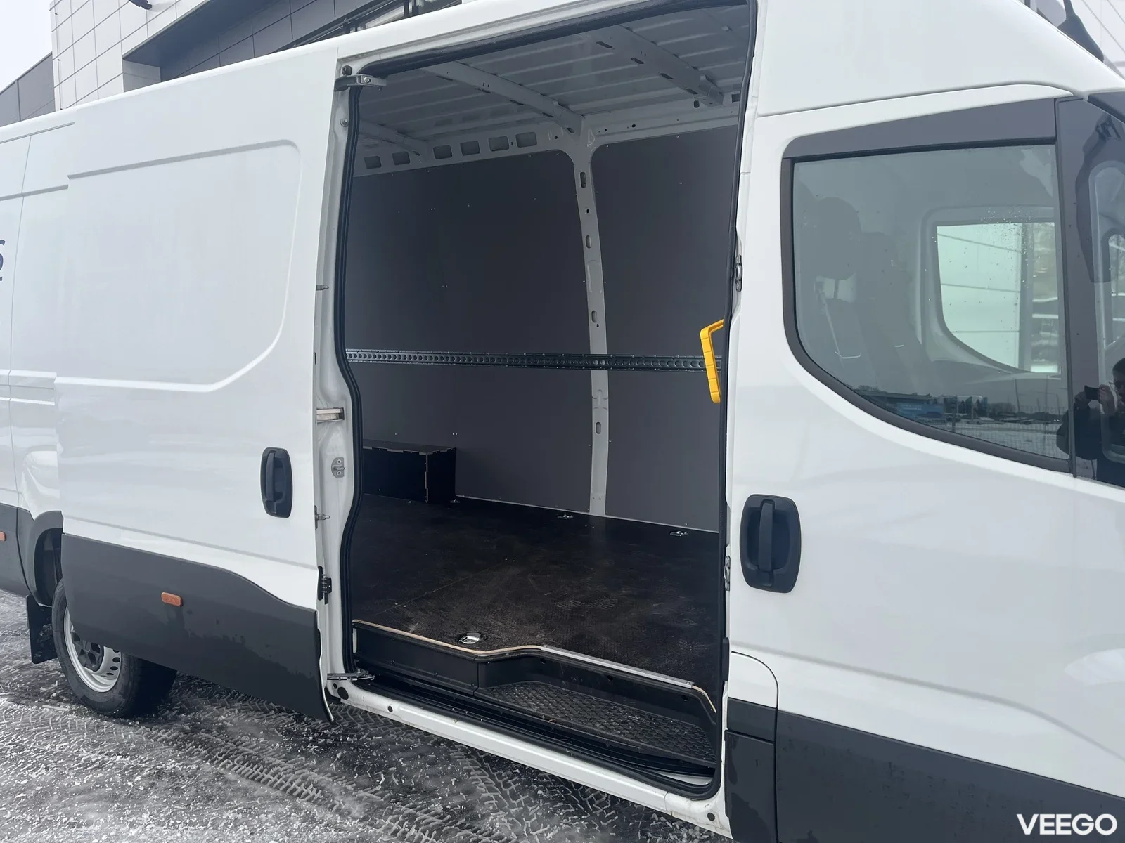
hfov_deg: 67.3
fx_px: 845
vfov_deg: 53.1
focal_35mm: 26
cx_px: 562
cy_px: 422
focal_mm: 5.1
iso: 50
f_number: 1.6
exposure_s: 1/122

☆ ☆ ☆

Repeat verbatim all the material, but not the pictures.

hfov_deg: 67.3
fx_px: 845
vfov_deg: 53.1
focal_35mm: 26
cx_px: 562
cy_px: 422
focal_mm: 5.1
iso: 50
f_number: 1.6
exposure_s: 1/122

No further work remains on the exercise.